RAGE deficiency obstructs high uric acid-induced oxidative stress and inflammatory response.

Hyperuricemia is a metabolic disorder primarily associated with gout and implicated in various metabolic inflammatory diseases. While the role of monosodium urate crystals triggering inflammation has been well-documented, recent findings suggest that soluble high uric acid (HUA) also induces pro-inflammatory cytokine production in human monocytes. However, the comprehensive effects of HUA levels on macrophage dysfunction and the underlying mechanisms remain underexplored. This study employs urate oxidase knockout (UOX-KO) and receptor for advanced glycation end products deficiency (RAGE) mouse models to elucidate macrophage function and its mechanistic pathways. Our results demonstrate that HUA promotes M1 polarization and migration of macrophages while impairing their phagocytic ability.
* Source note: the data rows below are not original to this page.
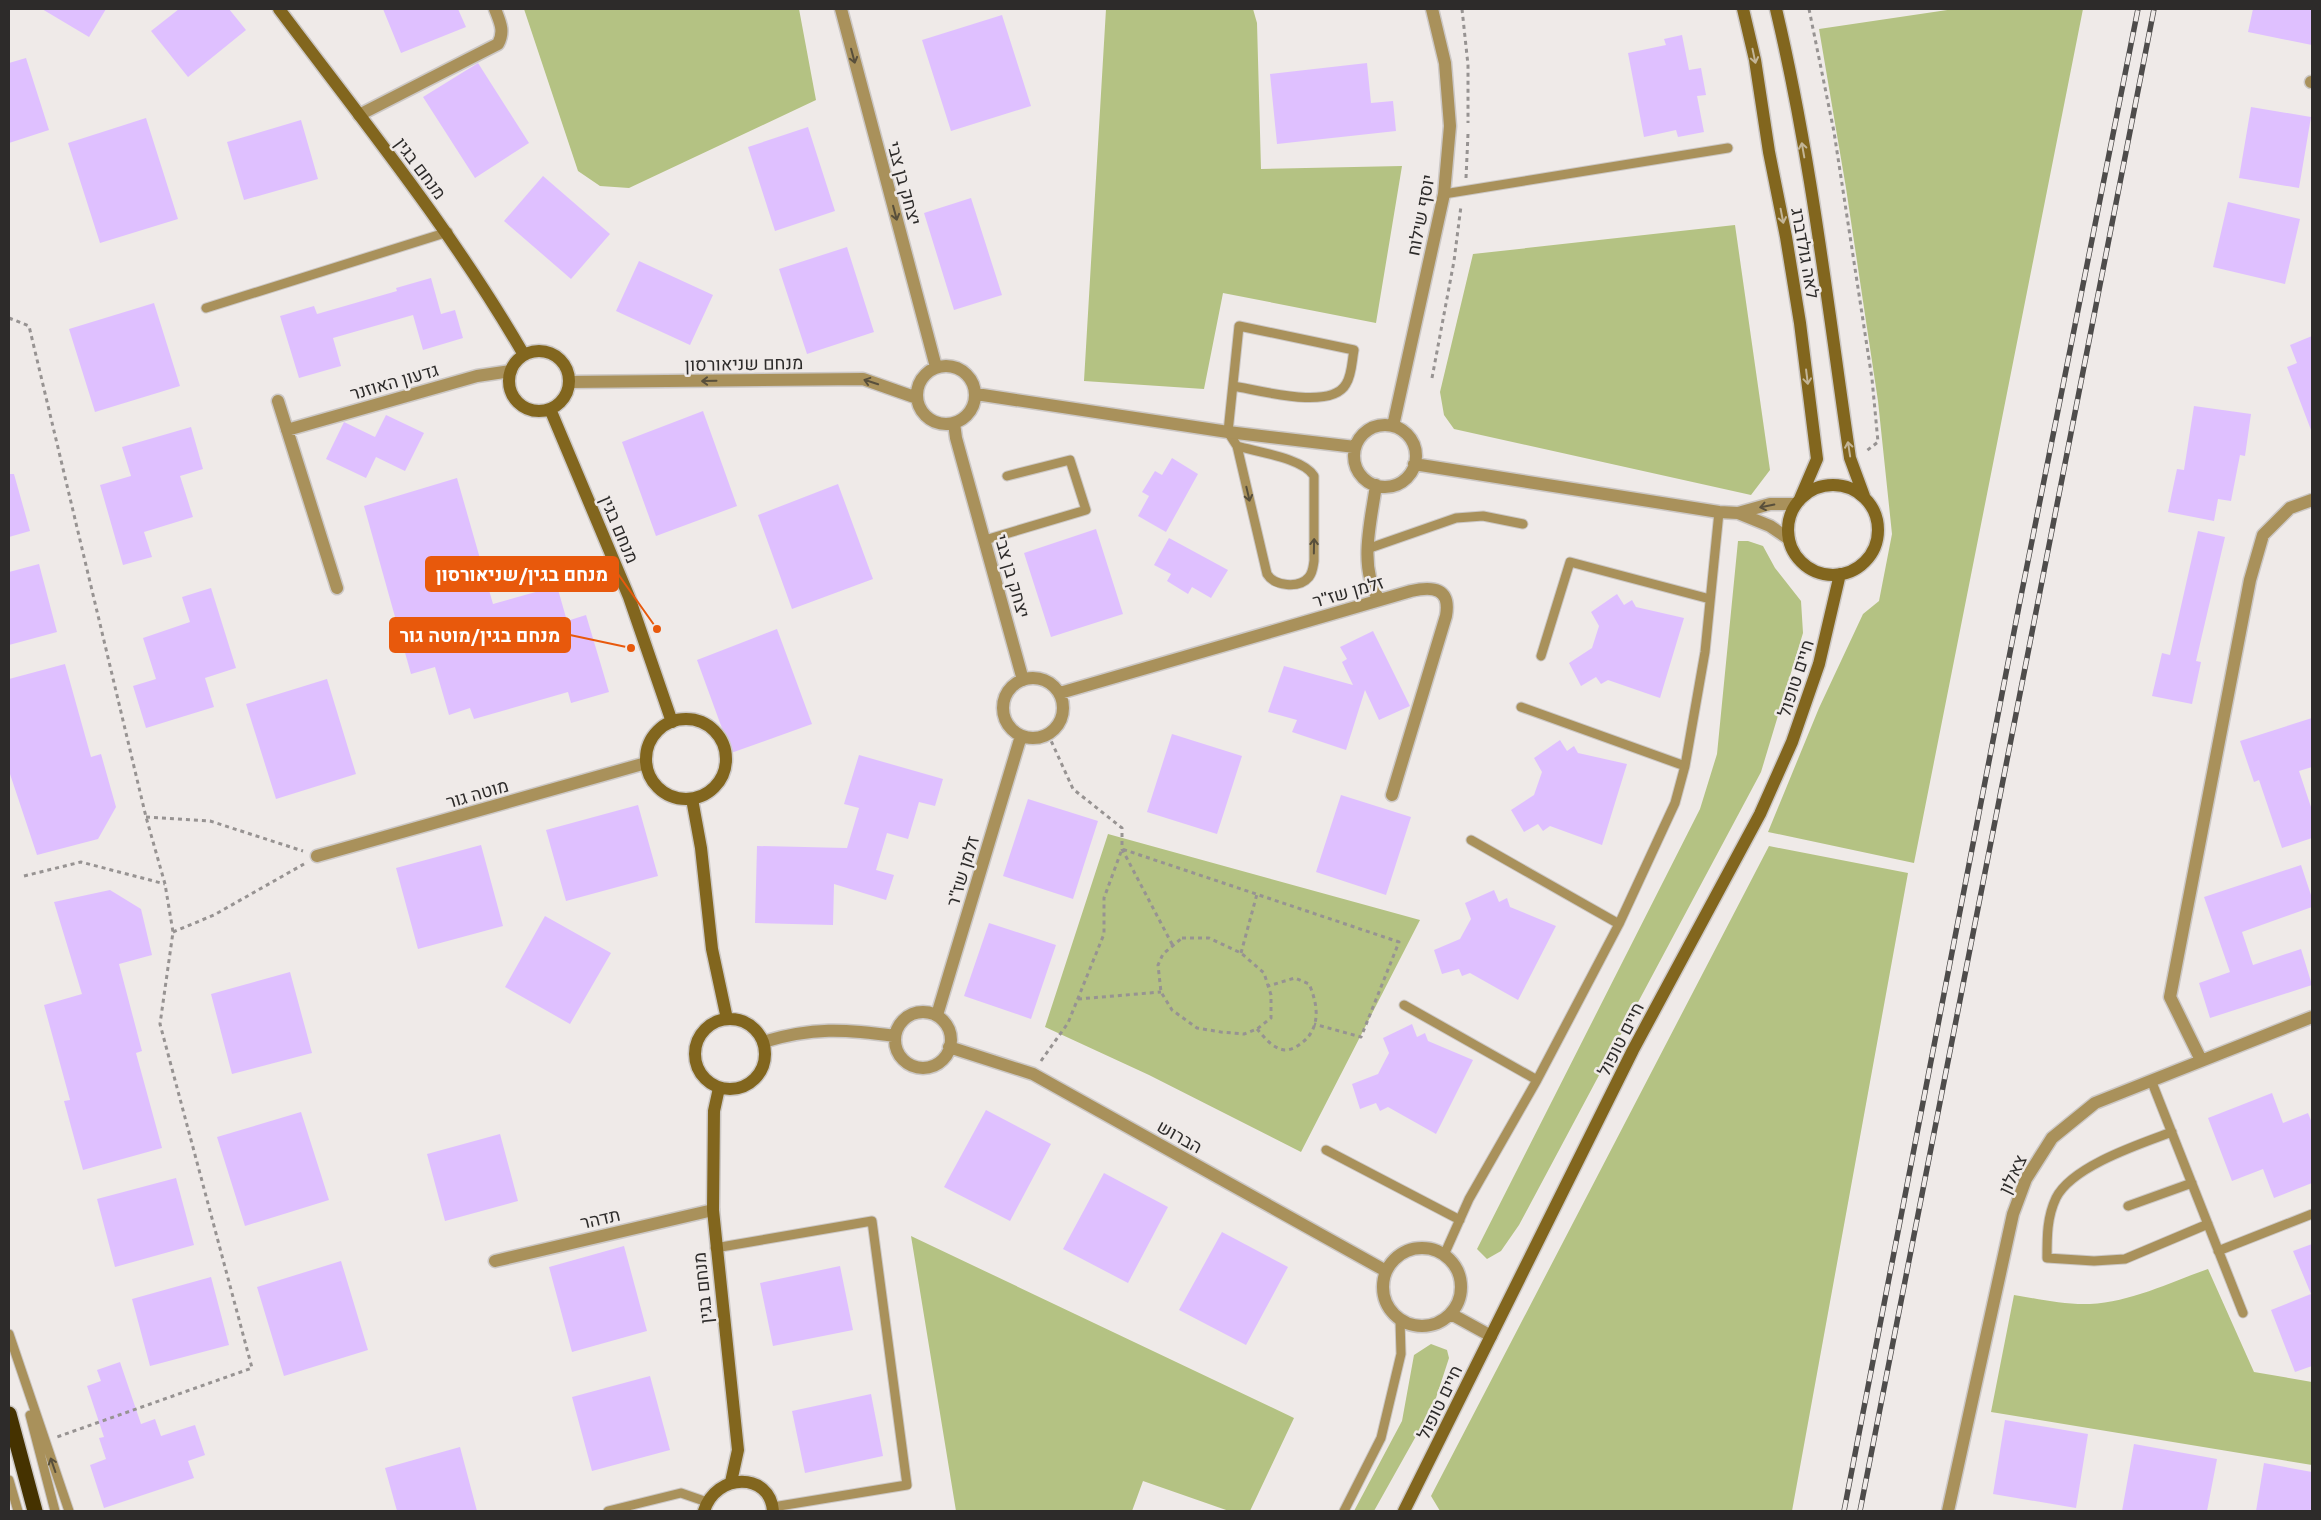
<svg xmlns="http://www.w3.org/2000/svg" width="2321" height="1520" font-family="'Golos Text',Heebo,sans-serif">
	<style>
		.green { fill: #b4c283 }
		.building { fill: #dfc0ff }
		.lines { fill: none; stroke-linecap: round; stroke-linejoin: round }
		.lane-casing { stroke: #ccc8c6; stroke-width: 11 }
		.street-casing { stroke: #ccc8c6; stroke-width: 15 }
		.secondary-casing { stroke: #ccc8c6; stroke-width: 15 }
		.highway-casing { stroke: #ccc8c6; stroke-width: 18 }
		.path { stroke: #979392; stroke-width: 3; stroke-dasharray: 4 4; stroke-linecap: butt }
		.lane { stroke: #a9915b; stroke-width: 9 }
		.street { stroke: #a9915b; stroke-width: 12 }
		.secondary { stroke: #82661e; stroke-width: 12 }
		.highway { stroke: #453200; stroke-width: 15 }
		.rail-casing { stroke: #4e4c4b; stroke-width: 5.5 }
		.rail { stroke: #efeae8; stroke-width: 4; stroke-dasharray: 11; stroke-linecap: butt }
		.oneway { stroke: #584f3b }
		.oneway2 { stroke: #c3b597 }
		.labels { text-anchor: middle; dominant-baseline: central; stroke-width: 5; stroke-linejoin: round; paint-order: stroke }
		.street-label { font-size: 18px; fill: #2d2b2a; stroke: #efeae8 }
		.leader { fill: none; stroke: #e8590c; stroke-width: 2 }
		.callout-dot { fill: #e8590c; stroke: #efeae8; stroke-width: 2 }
		.callout { fill: #e8590c; stroke: #e8590c; stroke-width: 2 }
		.callout-label { font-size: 19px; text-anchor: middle; font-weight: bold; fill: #fff }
	</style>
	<rect width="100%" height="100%" fill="#efeae8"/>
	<path class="green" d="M524,9h275l17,91 -187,88 -29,-2 -22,-15z
		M1106,9h147l4,14 4,146 141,-3 -26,157 -153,-30 -19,96 -120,-8z
		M1954,9h129l-169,854 -146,-31 51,-124 44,-94 16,-13 13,-67 -14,-133 -32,-213 -27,-159z
		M1735,225l35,245 -19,25 -297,-66 -10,-14 -4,-23 33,-138z
		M1738,541h10l15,5 12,22 26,33 2,32 -42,139 -242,453 -18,26 -14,8 -10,-10 223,-440 17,-55z
		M1108,834l312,86 -119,232 -152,-77 -104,-48z
		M1769,846l139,27 -116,638h-352l-9,-15z
		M911,1236l383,182 -44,93h-21l-86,-30 -11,30h-176z
		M2208,1269l46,103 58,10v83l-321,-53 23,-117c25,4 51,10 76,9 41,-2 81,-22 118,-35z
		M1431,1344l16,6 2,8 -15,46 -60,107h-20l48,-90 12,-66z"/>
	<path class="building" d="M42,9h64l-17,28z
		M179,9h50l17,21 -58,47 -37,-46z
		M383,9h75l8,18 -65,26z
		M2253,9h59v36l-64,-13z
		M1002,15l29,91 -80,25 -29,-91z
		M1682,35l7,35 12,-2 5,27 -9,1 7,36 -26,5 -2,-7 -32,7 -16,-84 38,-8 -2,-6z
		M26,58l23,72 -40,13v-80z
		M478,63l51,80 -54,35 -52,-81z
		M1367,63l4,40 22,-2 3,30 -119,13 -7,-70z
		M2251,107l60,10 -12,71 -60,-10z
		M146,118l32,101 -78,24 -32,-100z
		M301,120l17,59 -74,21 -17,-58z
		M808,127l27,84 -60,20 -27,-84z
		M543,176l67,58 -39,45 -67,-58z
		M971,198l31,97 -48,15 -30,-97z
		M2228,202l72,17 -15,65 -72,-17z
		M847,247l27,85 -67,22 -28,-85z
		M639,261l74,34 -23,50 -74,-34z
		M431,278l10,36 14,-4 8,28 -40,12 -10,-35 -80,23 8,28 -42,12 -19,-62 34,-10 3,8 80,-23 -1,-3z
		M154,303l26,83 -85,26 -26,-83z
		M2312,336v94h-1l-24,-63 10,-4 -7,-18z
		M2194,406l57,8 -6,42 -5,-1 -9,46 -13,-2 -4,22 -46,-9 9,-43 7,1z
		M703,411l34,95 -81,30 -34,-94z
		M386,415l38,18 -19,38 -29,-14 -10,21 -40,-19 18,-37 31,15z
		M191,427l12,42 -23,7 13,41 -49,15 8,25 -29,8 -23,-80 31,-9 -9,-29z
		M1172,458l26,16 -32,58 -28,-16 11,-20 -7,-4 13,-21 7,4z
		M9,474h5l16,57 -21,6z
		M457,478l36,126 64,-18 10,35 19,-6 23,77 -38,11 -3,-11 -94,27 -4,-11 -21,7 -14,-48 -24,7 -47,-168z
		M838,484l35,95 -81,30 -34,-94z
		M1096,529l27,85 -72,23 -27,-84z
		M2198,531l27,6 -29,124 5,1 -9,42 -40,-8 10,-43 8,2z
		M1169,538l59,32 -17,28 -19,-11 -4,7 -21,-13 4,-7 -17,-9z
		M39,564l18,68 -48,13v-73z
		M211,588l25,80 -31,10 9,29 -68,21 -13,-42 23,-7 -13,-41 47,-16 -8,-25z
		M1617,594l7,11 8,-5 4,7 48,11 -24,80 -52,-18 -7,4 -5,-7 -15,9 -12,-23 23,-15 7,-22 -8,-14z
		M777,629l35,95 -81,29 -34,-93z
		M1373,631l37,75 -31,14 -14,-30 -19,60 -54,-18 5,-12 -29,-8 16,-46 69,19 -11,-23 5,-3 -7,-12z
		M65,664l26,93 10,-3 15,53 -18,32 -61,16 -28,-84v-92z
		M327,679l29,95 -80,25 -30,-95z
		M2312,718v49l-13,4 13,39v28l-30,10 -23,-68 -5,2 -14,-41z
		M1172,734l70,22 -25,78 -70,-22z
		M1560,740l7,11 7,-5 4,7 49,11 -25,81 -52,-19 -7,5 -5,-7 -14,8 -13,-22 23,-15 8,-23 -8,-14z
		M859,755l84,24 -8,27 -16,-4 -11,37 -21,-6 -11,37 18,5 -8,25 -52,-16 -1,41 -78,-2 2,-77 90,2 12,-40 -15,-4z
		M1341,795l70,22 -25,78 -70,-23z
		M1028,799l70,22 -25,78 -70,-23z
		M638,805l20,71 -92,25 -20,-71z
		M481,845l22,81 -85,23 -22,-81z
		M2301,865l11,33v9l-70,25 11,33 48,-16 11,36 -102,33 -11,-35 31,-11 -26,-75z
		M110,890l31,19 11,46 -33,9 23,87 -6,2 26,95 -79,22 -19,-69 6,-1 -26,-95 38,-11 -28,-92z
		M1494,890l5,12 8,-4 3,9 46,19 -38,74 -48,-27 -8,3 -3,-7 -17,5 -8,-24 26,-11 11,-20 -6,-16z
		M545,916l66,37 -41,71 -65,-37z
		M989,923l67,22 -25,74 -67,-23z
		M290,972l22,81 -80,21 -21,-80z
		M1412,1024l5,13 8,-4 3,8 45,19 -37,74 -48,-27 -8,4 -4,-8 -16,6 -8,-25 26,-10 11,-21 -6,-15z
		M2272,1093l11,30 25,-10 4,10v60l-38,15 -11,-29 -31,12 -24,-63z
		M986,1110l65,34 -41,77 -66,-34z
		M301,1112l28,88 -84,26 -28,-89z
		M500,1134l18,67 -73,20 -18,-67z
		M1104,1173l64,34 -40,76 -65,-34z
		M176,1178l18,67 -79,22 -18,-68z
		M1222,1232l66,35 -42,78 -67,-35z
		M2312,1244v122l-17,6 -24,-62 40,-16 -18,-43z
		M624,1246l23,85 -75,21 -23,-85z
		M341,1261l27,89 -84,26 -27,-89z
		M840,1266l13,64 -80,16 -13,-63z
		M211,1277l18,68 -79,21 -18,-67z
		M120,1362l21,62 14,-5 6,17 34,-11 10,30 -17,6 6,17 -90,30 -14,-43 16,-6 -7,-21 5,-1 -17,-51 14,-5 -4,-11z
		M650,1376l20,74 -78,21 -20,-74z
		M871,1394l12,62 -78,17 -13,-62z
		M2005,1420l83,14 -12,74 -83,-14z
		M2134,1444l83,15 -10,52h-85z
		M460,1447l17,64h-80l-12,-43z
		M2264,1463l48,9v39h-56z"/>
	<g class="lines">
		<defs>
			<path id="lane" d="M1444,194l284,-46
				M206,308l242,-76
				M1233,386c26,4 98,25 113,-2 6,-9 6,-24 8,-34l-115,-24 -11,106 9,14 30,128c7,12 32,15 42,3 4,-5 4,-10 5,-16v-85c-11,-18 -57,-24 -77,-30
				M985,540l101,-30 -16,-50 -63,16
				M1367,549l89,-31 27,-2 40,8
				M1541,656l29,-94 140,37
				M1521,707l164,59
				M1471,840l148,84
				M1404,1005l133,75
				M2151,1080l92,233
				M2172,1132c-32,12 -100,34 -116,66 -9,19 -9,38 -9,60l47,3 31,-2 83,-35
				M1326,1150l134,70
				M2128,1206l64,-23
				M715,1248l157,-27 35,264 -134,22
				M2218,1251l94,-37
				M1444,1255l25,-56 68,-119 82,-156 56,-121 10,-37 20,-114 14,-140
				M9,1334l60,177
				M30,1415l25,96
				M9,1480l9,31
				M608,1511l73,-18 26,9
				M1344,1511l37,-73 20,-84 -1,-34"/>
			<path id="street" d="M841,9l95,358
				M2311,82h1
				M359,115l139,-71c7,-13 2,-22 -3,-35
				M917 395a29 29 0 1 1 58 0a29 29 0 1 1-58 0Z
				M569,382l294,-3 54,19
				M976,394l252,38 127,15
				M278,401l59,187
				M954,423l2,15 67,242
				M1354 456a31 31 0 1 1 62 0a31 31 0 1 1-62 0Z
				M1393,426l51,-232 6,-68 -5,-63 -13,-54
				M287,430l190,-54 34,-5
				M1414,464l305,48 19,1 32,-9h26
				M1376,485c-5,37 -18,81 3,115
				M1738,513l32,13 19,13
				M1003 708a30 30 0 1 1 60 0a30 30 0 1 1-60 0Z
				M1060,693l351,-102c22,-5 40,-3 35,25l-54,179
				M317,856l329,-93
				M895 1040a28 28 0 1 1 56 0a28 28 0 1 1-56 0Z
				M937,1015l84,-279
				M763,1042c49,-15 82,-13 132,-6
				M949,1047l84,27 353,197
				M2201,1060l-31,-63 80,-417 13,-45 27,-27 22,-8
				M1383 1287a39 39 0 1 1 78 0a39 39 0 1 1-78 0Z
				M495,1261l218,-51
				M1451,1314l40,22
				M1948,1511l65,-297 13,-35 26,-41 43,-35 217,-86"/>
			<path id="secondary" d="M279,9c85,113 174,223 245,346
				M1743,9l12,51 14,92 17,85 14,86 17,136 -18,42
				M1776,9c35,147 52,299 74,449l14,38
				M509 381a30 30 0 1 1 60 0a30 30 0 1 1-60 0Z
				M550,409l79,188 43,125
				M1788 530a45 45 0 1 1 90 0a45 45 0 1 1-90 0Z
				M646 759a40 40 0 1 1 80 0a40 40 0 1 1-80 0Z
				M692,799l9,49 11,101 15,70
				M695 1054a35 35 0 1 1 70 0a35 35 0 1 1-70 0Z
				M719,1088l-5,23 -1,99 25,240 -7,32
				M704,1511c12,-39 66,-39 69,0
				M1404,1511l229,-461 127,-236 32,-72 27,-78 21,-90"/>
			<path id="highway" d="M9,1414l26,97"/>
		</defs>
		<use href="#lane" class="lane-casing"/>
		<use href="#street" class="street-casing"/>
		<use href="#secondary" class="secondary-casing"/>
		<use href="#highway" class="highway-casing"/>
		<path class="path" d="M1462,9l6,56v58
			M1809,9l25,123 38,247 6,63 -13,10
			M1466,178l2,-44
			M9,318l20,8 117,491 19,67 8,48 -13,92 92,344 -195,69
			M1432,378l22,-117 7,-55
			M1048,734l25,55 49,39v21l51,97
			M146,817l64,4 93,30
			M24,876l57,-14 84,22
			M173,932l41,-17 90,-51
			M1182,938h27l32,15 23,20 7,22v23l-14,11 -13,5 -23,-2 -24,-4 -25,-18 -11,-18 -3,-27 5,-11z
			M1241,953l16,-59
			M1078,999l83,-7
			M1257,1029c7,8 16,20 28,21 7,0 13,-4 18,-8 18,-15 15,-38 6,-58l-14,-6 -27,8
			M1041,1061l27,-38 36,-89v-36l18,-49 277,93 -38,95 -47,-13"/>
		<use href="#lane" class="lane"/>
		<use href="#street" class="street"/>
		<use href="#secondary" class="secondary"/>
		<use href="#highway" class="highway"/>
		<defs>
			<path id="rail" d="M1844,1511l175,-905 119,-597
				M1860,1511l294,-1502"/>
		</defs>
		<use href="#rail" class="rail-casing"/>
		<use href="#rail" class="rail"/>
	</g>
	<defs><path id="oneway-shaft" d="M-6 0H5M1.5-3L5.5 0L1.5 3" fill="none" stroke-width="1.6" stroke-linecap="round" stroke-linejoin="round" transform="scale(1.25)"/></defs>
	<g class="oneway">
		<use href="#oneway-shaft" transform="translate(853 56) rotate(75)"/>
		<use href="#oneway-shaft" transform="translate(895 213) rotate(75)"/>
		<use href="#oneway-shaft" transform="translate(709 381) rotate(179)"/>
		<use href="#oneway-shaft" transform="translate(871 382) rotate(-162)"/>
		<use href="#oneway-shaft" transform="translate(1248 494) rotate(77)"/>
		<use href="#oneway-shaft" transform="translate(1767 506) rotate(169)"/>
		<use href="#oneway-shaft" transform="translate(1314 546) rotate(-89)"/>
		<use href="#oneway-shaft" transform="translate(53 1465) rotate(-109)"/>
	</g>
	<g class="oneway2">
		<use href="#oneway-shaft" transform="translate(1754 56) rotate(78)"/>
		<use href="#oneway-shaft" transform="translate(1803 150) rotate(-100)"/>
		<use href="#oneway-shaft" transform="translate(1782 216) rotate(79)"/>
		<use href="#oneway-shaft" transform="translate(1807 377) rotate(83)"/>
		<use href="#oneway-shaft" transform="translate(1849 449) rotate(-99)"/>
	</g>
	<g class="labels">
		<g class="street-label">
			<text transform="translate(421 168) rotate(53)">מנחם בגין</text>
			<text transform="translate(905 183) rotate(75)">יצחק בן צבי</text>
			<text transform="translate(1420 215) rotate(-79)">יוסף שילוח</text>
			<text transform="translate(1806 253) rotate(80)">לאה גולדברג</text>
			<text transform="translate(744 363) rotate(-1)">מנחם שניאורסון</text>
			<text transform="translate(394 381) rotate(-16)">גדעון האוזנר</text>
			<text transform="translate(620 529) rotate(67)">מנחם בגין</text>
			<text transform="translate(1013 576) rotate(74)">יצחק בן צבי</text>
			<text transform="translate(1348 591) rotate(-16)">זלמן שז"ר</text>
			<text transform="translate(1795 678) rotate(-72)">חיים טופול</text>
			<text transform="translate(477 793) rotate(-16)">מוטה גור</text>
			<text transform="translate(962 871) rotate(-73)">זלמן שז"ר</text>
			<text transform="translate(1620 1039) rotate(-63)">חיים טופול</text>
			<text transform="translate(1180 1136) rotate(29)">הברוש</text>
			<text transform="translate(2012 1174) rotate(-64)">צאלון</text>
			<text transform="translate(600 1218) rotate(-13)">תדהר</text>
			<text transform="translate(702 1288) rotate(-96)">מנחם בגין</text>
			<text transform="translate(1439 1402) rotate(-64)">חיים טופול</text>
		</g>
	</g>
	<path class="leader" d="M657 629L618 574M631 648L570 635"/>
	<g class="callout-dot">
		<circle cx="657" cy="629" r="5"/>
		<circle cx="631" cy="648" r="5"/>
	</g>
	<g class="callout">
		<rect x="426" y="557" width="192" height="34" rx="5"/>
		<rect x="390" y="618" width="180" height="34" rx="5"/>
	</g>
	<g class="callout-label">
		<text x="522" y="581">מנחם בגין/שניאורסון</text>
		<text x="480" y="642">מנחם בגין/מוטה גור</text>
	</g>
	<rect width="2321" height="1520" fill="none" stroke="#2d2b2a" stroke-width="20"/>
</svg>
This process is mediated through the high mobility group box 1 (HMGB1)-RAGE- ROS axis. Notably, RAGE deficiency in bone marrow-derived cells partially mediates these effects. Pathologically, elevated HMGB1 and monocyte chemoattractant protein 1 levels in pancreatic islets increases macrophage infiltration in UOX-KO mice. Treatment with the FPS-ZM1, as a pharmacological RAGE inhibitor, effectively decreases serum UA levels, ameliorates islet inflammation and insulin resistance. These findings suggest that soluble HUA serves as a pro-inflammatory trigger through the HMGB1-RAGE-ROS axis, and that RAGE inhibition may mitigate these effects by decreasing inflammatory macrophage infiltration in the islets. Additionally, the influence of UA on macrophages extends beyond gout, potentially contributing to the pathogenesis of other metabolic inflammatory conditions, such as atherosclerosis, non-alcoholic steatohepatitis, obesity, and hyperlipidemia.